3️⃣ Self-love — Wrote this in my journal, in case anyone else needs to hear it:
“You’re a star. Your job is to shine, no matter what anyone says or does. It is not your job to judge how brightly you shine. Your job is to share your light from where you stand. The sun does not compare it’s light to the other stars in the sky. Your job is to be a star, your brightness undiminished.”
4️⃣ Understanding economic shrinkage — A friendly reminder to be wary of headlines, especially financial ones. Howard Marks’ latest memo Time for Thinking helped me better understand what the numbers in the headlines really mean. ICYMI, last month the papers reported a 33% decline in GDP. That’s a level of shrinkage we should all panic about. Turns out, annualized quarter-over-quarter changes are quite meaningless. So what do the reported numbers actually mean?


The 32.9% deterioration of the U.S. economy in the second quarter is the highest annualized rate in history. What this actually means is that if (and this is a massive if) GDP were to decline in the next three quarters at the same rate it did in Q2-2020, then Q1-2021 GDP would be 32.9% below Q1-2020 GDP. We would essentially need three-quarters of pandemic-level GDP decline for this to happen. That is highly improbable and unreasonable to expect. So what’s the point of annualization? It’s helpful under normal circumstances for comparing a quarter to recent prior years. Of course, comparing anything 2020 to recent prior years is a fool’s errand.

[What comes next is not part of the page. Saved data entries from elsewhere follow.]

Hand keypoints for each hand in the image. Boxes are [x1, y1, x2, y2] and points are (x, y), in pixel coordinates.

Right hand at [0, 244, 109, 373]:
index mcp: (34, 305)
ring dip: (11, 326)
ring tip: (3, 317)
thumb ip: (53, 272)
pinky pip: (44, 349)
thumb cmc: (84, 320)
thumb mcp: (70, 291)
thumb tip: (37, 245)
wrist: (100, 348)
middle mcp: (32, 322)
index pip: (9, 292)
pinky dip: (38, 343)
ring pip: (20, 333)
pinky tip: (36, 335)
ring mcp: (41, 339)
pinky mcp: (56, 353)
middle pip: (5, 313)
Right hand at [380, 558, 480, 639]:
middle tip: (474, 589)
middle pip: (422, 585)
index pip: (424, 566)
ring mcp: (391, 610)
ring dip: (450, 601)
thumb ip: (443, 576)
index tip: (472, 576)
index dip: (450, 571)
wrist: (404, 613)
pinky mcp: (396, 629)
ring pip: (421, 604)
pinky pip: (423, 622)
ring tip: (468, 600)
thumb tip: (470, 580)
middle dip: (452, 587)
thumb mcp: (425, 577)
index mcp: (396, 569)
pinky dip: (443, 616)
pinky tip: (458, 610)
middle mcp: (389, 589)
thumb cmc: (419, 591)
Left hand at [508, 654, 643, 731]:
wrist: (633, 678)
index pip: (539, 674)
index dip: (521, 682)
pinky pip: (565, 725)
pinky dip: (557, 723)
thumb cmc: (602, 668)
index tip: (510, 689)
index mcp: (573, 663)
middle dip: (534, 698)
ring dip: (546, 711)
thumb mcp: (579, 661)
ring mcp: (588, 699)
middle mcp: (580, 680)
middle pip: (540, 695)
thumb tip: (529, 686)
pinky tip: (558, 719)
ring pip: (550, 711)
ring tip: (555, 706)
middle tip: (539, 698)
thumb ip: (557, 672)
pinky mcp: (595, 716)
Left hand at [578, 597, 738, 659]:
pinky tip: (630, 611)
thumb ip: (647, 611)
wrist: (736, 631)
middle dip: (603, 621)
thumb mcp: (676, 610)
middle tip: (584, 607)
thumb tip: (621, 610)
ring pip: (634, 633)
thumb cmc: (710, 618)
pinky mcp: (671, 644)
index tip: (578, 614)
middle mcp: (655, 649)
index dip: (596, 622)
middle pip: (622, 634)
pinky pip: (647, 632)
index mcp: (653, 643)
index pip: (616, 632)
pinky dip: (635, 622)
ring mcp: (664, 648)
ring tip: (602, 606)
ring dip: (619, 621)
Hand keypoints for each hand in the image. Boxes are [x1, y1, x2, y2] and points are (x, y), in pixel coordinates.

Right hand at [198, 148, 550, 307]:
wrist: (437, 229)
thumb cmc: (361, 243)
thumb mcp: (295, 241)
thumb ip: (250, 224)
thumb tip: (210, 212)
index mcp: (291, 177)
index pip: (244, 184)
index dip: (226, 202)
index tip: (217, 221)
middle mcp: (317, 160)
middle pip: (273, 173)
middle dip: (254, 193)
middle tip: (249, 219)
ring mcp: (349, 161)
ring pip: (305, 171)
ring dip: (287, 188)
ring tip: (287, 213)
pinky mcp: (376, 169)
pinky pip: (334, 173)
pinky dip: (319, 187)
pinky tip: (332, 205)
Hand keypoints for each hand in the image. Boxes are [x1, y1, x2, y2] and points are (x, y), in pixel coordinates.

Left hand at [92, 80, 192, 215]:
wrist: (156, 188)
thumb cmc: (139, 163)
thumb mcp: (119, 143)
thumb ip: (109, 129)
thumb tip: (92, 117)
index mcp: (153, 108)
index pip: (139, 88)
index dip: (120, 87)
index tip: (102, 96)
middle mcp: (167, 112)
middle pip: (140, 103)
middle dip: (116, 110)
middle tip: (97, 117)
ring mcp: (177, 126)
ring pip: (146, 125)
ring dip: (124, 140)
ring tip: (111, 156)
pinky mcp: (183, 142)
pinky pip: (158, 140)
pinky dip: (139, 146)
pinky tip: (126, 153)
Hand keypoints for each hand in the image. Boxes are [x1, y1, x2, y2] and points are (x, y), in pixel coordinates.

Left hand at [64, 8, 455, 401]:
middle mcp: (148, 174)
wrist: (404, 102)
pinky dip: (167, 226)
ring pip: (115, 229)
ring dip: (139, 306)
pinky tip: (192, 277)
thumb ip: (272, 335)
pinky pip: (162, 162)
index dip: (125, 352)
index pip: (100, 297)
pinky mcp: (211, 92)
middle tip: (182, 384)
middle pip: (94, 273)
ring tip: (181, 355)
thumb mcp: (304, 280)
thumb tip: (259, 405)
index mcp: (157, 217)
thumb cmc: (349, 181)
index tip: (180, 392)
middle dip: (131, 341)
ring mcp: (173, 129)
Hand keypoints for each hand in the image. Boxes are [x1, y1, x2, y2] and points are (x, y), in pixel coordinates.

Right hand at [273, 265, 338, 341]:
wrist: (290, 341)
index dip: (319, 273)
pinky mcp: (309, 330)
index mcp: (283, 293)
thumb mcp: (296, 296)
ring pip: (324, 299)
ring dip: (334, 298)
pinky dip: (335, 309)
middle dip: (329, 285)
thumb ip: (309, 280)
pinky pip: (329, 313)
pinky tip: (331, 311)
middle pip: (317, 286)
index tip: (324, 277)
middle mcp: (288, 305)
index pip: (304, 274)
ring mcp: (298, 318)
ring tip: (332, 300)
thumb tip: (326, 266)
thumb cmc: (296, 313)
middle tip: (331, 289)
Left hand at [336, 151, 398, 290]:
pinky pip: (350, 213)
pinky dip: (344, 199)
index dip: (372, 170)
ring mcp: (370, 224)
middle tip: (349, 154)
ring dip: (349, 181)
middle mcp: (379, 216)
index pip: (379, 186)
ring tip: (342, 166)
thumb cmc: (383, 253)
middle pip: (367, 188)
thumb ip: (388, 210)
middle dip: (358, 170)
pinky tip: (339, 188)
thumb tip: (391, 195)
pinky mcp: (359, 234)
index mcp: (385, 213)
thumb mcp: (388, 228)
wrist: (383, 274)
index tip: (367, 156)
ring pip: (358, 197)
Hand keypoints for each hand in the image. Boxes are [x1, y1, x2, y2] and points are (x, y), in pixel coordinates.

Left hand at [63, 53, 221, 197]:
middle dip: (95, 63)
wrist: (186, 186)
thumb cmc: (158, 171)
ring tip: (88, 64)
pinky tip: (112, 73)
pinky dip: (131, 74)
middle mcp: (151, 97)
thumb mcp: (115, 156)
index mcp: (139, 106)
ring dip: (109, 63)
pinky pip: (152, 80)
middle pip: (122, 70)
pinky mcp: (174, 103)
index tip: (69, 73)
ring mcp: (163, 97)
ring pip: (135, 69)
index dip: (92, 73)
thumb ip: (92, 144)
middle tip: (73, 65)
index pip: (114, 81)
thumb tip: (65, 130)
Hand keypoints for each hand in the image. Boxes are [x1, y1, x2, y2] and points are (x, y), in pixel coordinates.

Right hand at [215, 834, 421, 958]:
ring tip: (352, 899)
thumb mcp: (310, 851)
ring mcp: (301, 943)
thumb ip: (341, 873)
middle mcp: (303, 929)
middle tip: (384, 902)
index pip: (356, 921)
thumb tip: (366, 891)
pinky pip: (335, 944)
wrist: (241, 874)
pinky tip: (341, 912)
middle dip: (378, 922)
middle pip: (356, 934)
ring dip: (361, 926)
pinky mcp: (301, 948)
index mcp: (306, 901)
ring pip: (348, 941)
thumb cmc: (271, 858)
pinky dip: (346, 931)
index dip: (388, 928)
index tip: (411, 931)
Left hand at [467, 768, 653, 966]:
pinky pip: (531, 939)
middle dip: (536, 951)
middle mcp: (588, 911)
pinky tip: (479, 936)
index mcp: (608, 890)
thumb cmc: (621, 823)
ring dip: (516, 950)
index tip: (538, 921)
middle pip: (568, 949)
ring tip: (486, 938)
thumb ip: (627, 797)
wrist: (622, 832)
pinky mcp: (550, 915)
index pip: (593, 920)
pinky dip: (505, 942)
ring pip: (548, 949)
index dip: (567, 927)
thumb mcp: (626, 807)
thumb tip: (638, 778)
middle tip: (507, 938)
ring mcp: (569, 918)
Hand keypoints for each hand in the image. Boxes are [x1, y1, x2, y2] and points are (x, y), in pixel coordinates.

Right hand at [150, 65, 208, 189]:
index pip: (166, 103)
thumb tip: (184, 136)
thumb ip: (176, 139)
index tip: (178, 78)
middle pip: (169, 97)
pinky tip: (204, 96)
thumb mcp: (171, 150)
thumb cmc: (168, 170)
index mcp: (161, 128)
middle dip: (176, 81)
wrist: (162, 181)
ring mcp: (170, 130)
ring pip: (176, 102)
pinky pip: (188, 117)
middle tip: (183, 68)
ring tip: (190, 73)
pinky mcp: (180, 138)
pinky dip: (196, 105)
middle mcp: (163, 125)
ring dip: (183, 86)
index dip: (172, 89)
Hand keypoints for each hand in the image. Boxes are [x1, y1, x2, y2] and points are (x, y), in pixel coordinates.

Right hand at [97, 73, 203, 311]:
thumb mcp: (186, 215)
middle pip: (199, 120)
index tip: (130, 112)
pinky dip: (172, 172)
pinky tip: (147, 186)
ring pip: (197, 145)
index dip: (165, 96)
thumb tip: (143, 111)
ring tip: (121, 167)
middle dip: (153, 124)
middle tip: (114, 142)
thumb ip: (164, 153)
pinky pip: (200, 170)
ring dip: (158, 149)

5️⃣ Book I’m reading — Moonwalking with Einstein: The Art and Science of Remembering Everything by Joshua Foer. TL;DR Joshua Foer is a journalist researching an article for the USA Memory Championships. His curiosity leads him to train his memory with a contestant as his coach. A year later, Joshua goes on to compete and win the same championships he set out to research. I’m only a couple chapters in but it’s a fascinating and entertaining read. Here’s what I’ve learned so far:
London’s cabbies are required to memorize 25,000 streets and 1,400 landmarks. The training takes two to four years and upon completion, they must pass “the Knowledge” exam to become a certified cabbie. The exam has a 70% failure rate which means only three out of ten people get certified. In a 2000 study, neuroscientist Eleanor Maquire used MRI scans to examine the brains of sixteen London taxi drivers. The study found that the right posterior hippocampus was 7 percent larger than normal. The more experienced the cabbie, the larger this area of their brain appeared. Macquire then studied mental athletes and found that when they were learning new information, they were engaging the same right posterior hippocampal region as the London cabbies. 🤯

6️⃣ Track of the week — Kamakumba by Mop Mop (YouTube, Spotify). Listen to this if you’re into steel drums, saxophone, hand pan, and chimes.
7️⃣ Quote — Steve Jobs on Education in a 1995 interview (emphasis mine).
One of the things I feel is that, right now, if you ask who are the customers of education, the customers of education are the society at large, the employers who hire people, things like that. But ultimately I think the customers are the parents. Not even the students but the parents. The problem that we have in this country is that the customers went away. The customers stopped paying attention to their schools, for the most part. What happened was that mothers started working and they didn’t have time to spend at PTA meetings and watching their kids’ school. Schools became much more institutionalized and parents spent less and less and less time involved in their kids’ education. What happens when a customer goes away and a monopoly gets control, which is what happened in our country, is that the service level almost always goes down.